[Task]: Repeat every text line of the data below verbatim, omitting the pictures.

[Material supplied]:
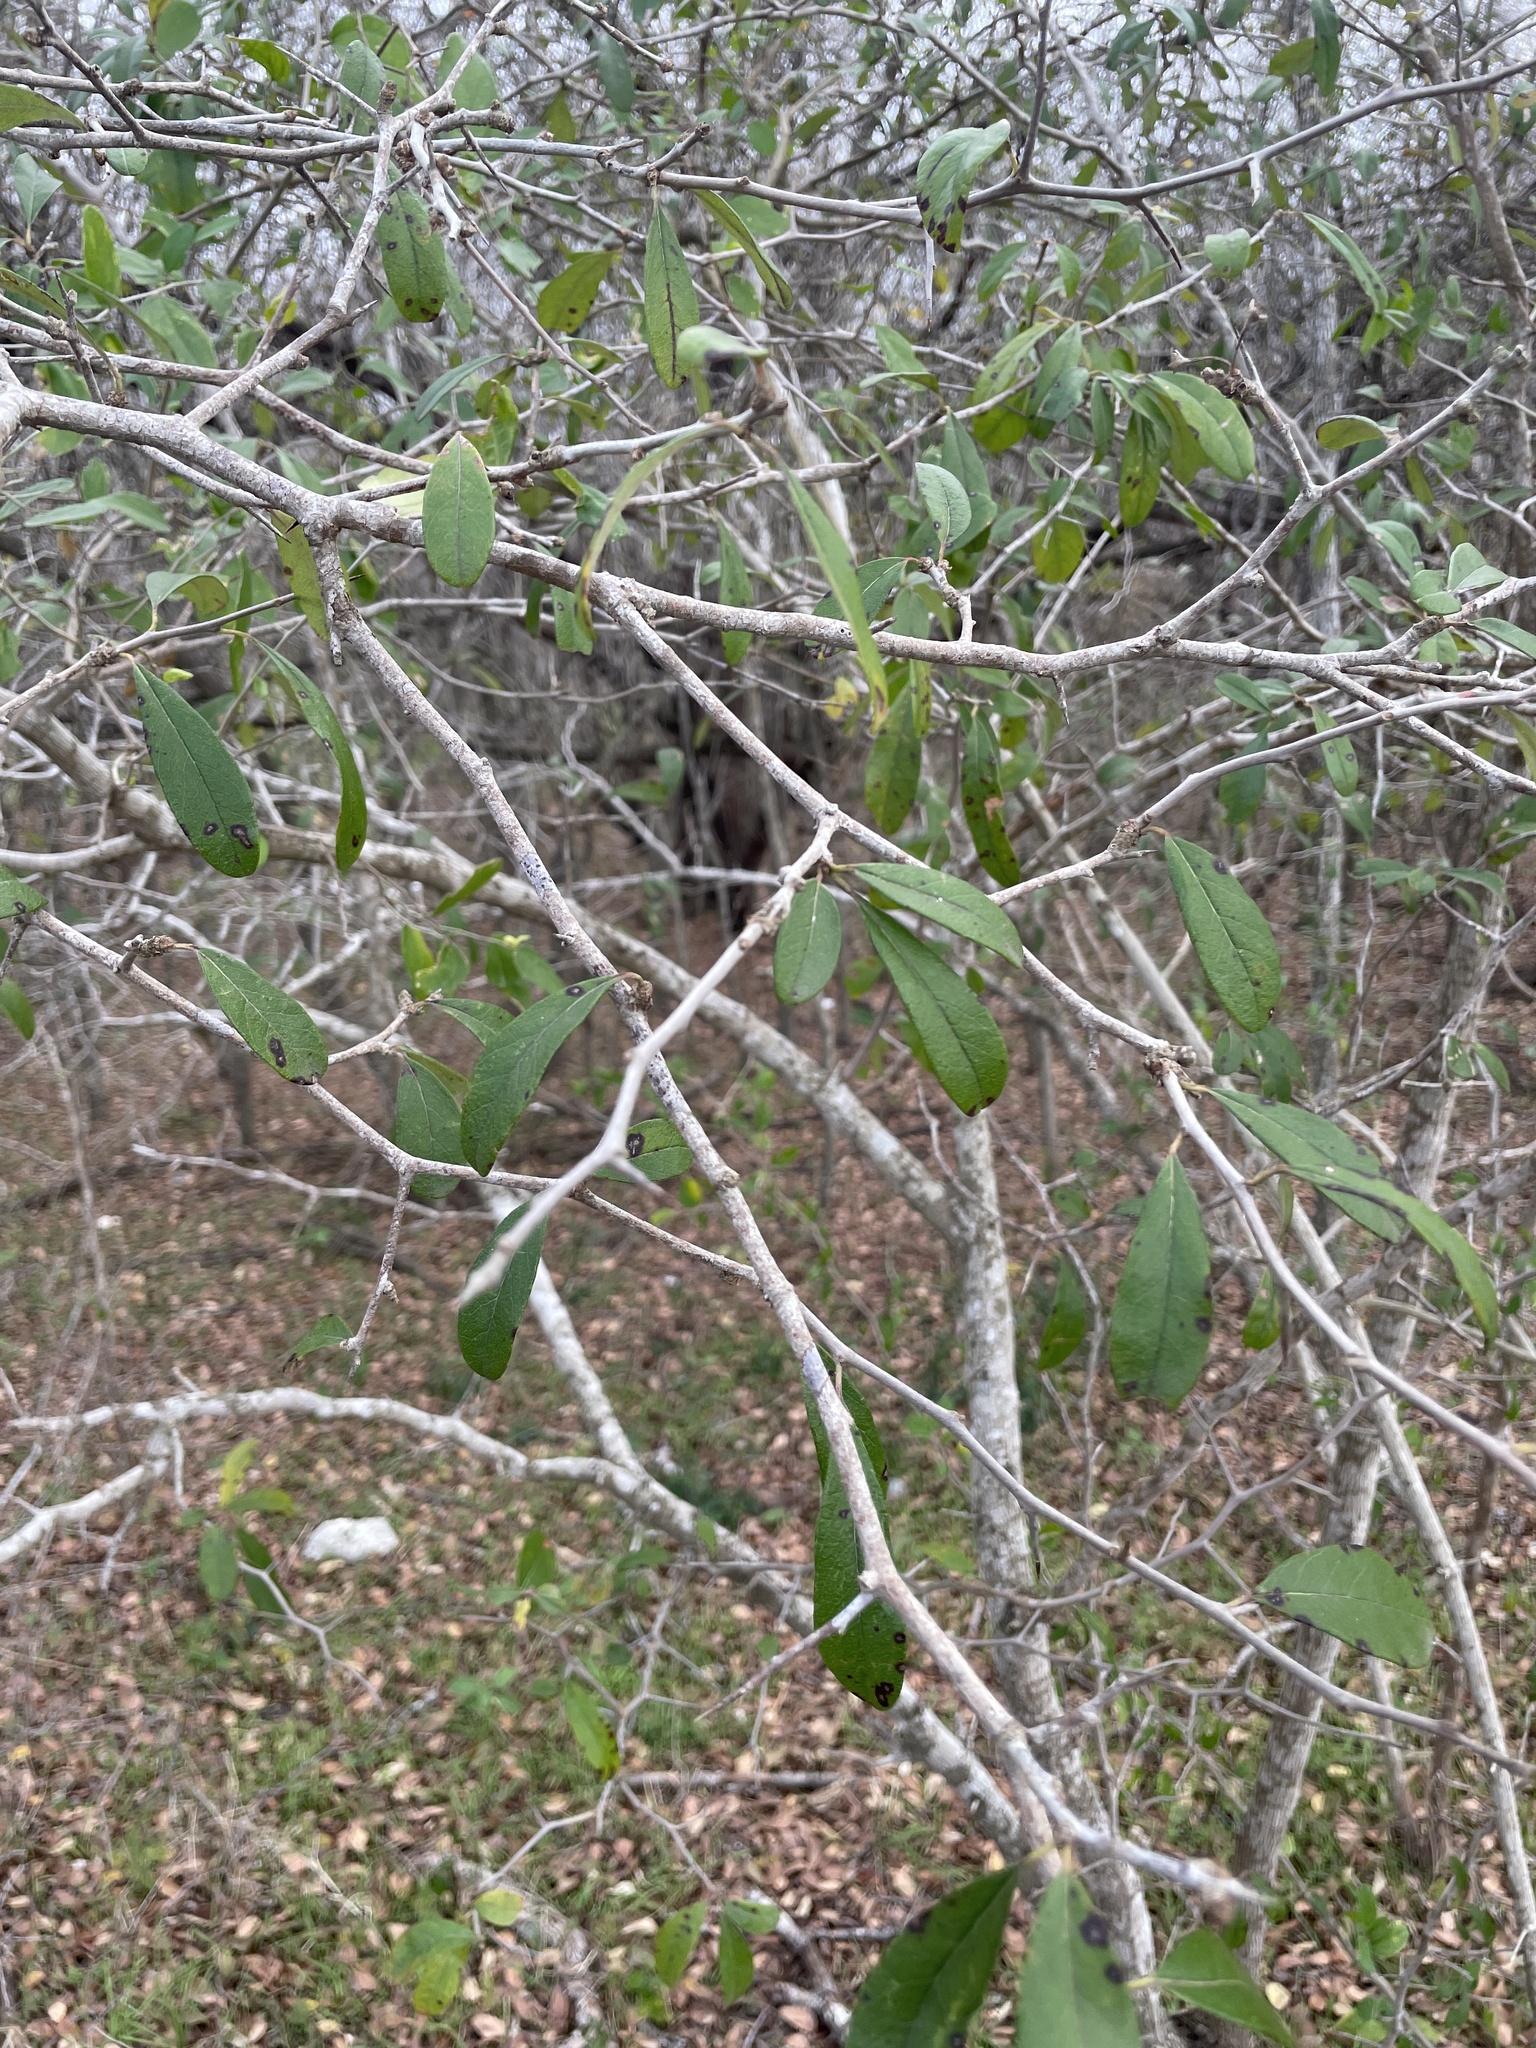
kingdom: Plantae
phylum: Tracheophyta
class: Magnoliopsida
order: Ericales
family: Sapotaceae
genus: Sideroxylon
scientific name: Sideroxylon lanuginosum
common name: Chittamwood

[Finished task]:
kingdom: Plantae
phylum: Tracheophyta
class: Magnoliopsida
order: Ericales
family: Sapotaceae
genus: Sideroxylon
scientific name: Sideroxylon lanuginosum
common name: Chittamwood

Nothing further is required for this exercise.